The Santa Clara County cluster was surprising. Three of the employees in the building each had a distinct strain of virus; one of these shared their virus with two household contacts, and these three made their own cluster distinct from any of the other strains observed in the database. This indicates that three genetically distinct SARS-CoV-2 viruses were introduced into the same building within a two- to three-week period. Virus from a patient in Solano County fell within this distinct cluster of three cases, although no recognizable link could be established between these individuals.
In contrast to the dominant WA1 virus circulating in Washington state, this phylogenetic data beautifully demonstrates that at least eight different lineages of SARS-CoV-2 were identified in individuals diagnosed during a six-week period in February and March in Northern California.

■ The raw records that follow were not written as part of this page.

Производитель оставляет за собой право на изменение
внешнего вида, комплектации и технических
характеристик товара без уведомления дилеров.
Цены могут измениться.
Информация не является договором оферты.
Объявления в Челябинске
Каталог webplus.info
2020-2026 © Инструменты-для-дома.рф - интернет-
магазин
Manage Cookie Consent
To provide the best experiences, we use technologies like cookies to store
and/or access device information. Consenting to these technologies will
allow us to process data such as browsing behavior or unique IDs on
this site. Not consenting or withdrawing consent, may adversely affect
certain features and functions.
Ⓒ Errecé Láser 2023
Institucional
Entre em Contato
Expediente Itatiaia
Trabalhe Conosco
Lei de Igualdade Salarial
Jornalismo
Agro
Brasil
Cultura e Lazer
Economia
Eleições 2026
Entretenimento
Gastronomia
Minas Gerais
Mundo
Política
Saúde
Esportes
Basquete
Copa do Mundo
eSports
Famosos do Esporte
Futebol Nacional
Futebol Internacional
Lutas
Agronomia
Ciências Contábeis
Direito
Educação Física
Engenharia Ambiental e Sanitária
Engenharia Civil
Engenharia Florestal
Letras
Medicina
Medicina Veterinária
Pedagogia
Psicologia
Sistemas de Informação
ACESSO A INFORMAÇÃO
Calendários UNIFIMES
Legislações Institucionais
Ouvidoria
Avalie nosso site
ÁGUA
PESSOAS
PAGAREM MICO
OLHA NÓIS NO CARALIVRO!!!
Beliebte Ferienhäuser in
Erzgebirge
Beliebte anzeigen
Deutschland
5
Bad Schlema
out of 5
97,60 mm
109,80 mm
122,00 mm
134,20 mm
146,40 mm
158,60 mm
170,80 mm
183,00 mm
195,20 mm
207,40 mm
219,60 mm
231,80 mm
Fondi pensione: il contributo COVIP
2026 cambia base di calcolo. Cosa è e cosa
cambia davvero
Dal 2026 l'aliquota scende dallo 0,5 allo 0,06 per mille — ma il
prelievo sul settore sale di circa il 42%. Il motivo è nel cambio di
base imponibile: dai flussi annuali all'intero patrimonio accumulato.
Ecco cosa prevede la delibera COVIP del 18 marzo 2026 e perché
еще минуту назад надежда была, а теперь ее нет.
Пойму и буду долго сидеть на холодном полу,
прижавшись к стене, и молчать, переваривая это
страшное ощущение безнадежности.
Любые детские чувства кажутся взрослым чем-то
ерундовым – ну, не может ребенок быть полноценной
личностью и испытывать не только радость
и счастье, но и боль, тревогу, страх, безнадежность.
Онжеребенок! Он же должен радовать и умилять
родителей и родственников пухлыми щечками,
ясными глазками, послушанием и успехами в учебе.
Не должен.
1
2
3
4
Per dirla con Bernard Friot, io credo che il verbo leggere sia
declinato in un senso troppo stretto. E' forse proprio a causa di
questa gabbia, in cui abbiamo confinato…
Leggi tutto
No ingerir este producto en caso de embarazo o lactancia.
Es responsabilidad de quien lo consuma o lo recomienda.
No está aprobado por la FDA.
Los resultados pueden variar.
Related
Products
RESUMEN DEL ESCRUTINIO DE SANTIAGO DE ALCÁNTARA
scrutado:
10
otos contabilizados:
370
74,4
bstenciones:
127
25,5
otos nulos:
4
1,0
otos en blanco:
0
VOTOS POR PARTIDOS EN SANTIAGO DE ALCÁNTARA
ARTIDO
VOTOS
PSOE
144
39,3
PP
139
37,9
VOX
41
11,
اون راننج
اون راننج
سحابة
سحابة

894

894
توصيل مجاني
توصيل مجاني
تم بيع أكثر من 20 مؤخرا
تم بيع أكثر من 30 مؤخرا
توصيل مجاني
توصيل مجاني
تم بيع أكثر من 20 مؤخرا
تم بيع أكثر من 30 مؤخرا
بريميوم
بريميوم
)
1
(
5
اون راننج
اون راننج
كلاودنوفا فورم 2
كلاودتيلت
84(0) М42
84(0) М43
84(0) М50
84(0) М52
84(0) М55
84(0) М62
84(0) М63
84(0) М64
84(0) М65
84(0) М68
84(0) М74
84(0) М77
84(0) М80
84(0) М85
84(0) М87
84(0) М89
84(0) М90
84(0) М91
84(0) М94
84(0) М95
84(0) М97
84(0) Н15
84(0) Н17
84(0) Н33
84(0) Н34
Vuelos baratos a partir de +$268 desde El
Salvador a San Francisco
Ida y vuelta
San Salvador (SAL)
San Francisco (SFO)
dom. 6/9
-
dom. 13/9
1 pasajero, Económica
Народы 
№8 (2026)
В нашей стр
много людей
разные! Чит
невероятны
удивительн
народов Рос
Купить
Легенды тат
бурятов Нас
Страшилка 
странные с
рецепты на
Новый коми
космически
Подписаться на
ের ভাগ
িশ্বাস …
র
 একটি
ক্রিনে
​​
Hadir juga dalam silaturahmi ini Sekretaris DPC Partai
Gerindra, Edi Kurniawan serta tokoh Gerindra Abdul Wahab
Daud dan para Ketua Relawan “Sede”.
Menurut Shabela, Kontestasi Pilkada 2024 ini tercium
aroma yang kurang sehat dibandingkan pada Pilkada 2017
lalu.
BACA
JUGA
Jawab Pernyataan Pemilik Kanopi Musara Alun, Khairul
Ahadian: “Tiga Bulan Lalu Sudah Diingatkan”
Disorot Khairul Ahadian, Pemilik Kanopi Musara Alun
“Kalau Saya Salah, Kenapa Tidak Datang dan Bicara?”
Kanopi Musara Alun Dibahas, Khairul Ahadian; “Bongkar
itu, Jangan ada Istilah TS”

This strongly suggests the separate introduction of multiple different strains throughout the Bay Area and Northern California counties. In contrast, the dominant strain in Washington is the WA1 strain with sustained community transmission, and obviously has involved HCWs. This must be a more transmissible strain. The WA1 strain has become distinctly recognizable by its three key single nucleotide variants, and is now being observed in other states, such as Utah, Illinois, and Minnesota. It would be of interest to re-examine a larger number of samples from individuals in Northern California to see if some of these observed strains were epidemiological dead-ends.
Neurologic Infection from SARS-CoV-2
SOURCE: Poyiadji N, Shahin G, Nourjaim D, et al. COVID-19-associated acute hemorrhagic necrotizing encephalopathy: CT and MRI features. Radiology 2020. doi: 10.1148/radiol.2020201187.
Cases of suspected neurologic involvement from SARS-CoV-2 have been few. Many clinicians involved in the treatment of the earliest cases of SARS-CoV-2 have described unremarkable spinal taps and negative central nervous system imaging, even in patients with altered mental status.
One case stands out: A 55-year-old airline attendant was admitted to the hospital in Detroit with three days of fever, cough, and altered mental status. An initial CXR was unremarkable, and all relevant bacterial and viral studies were negative. During the initial course of hospitalization, a nasopharyngeal swab for SARS-CoV-2 was positive. A traumatic lumbar puncture was difficult to interpret, but viral studies for varicella zoster virus, herpes simplex virus, and West Nile virus were negative. Magnetic resonance imaging showed dramatic changes with T2 Flair hyperintensity within the medial temporal lobes and thalami with evidence of focal areas of hemorrhage and rim enhancement. It is believed this is the first case of acute necrotizing hemorrhagic encephalopathy from SARS-CoV-2 infection. I understand she eventually developed evidence of progressive respiratory involvement and radiographic abnormalities.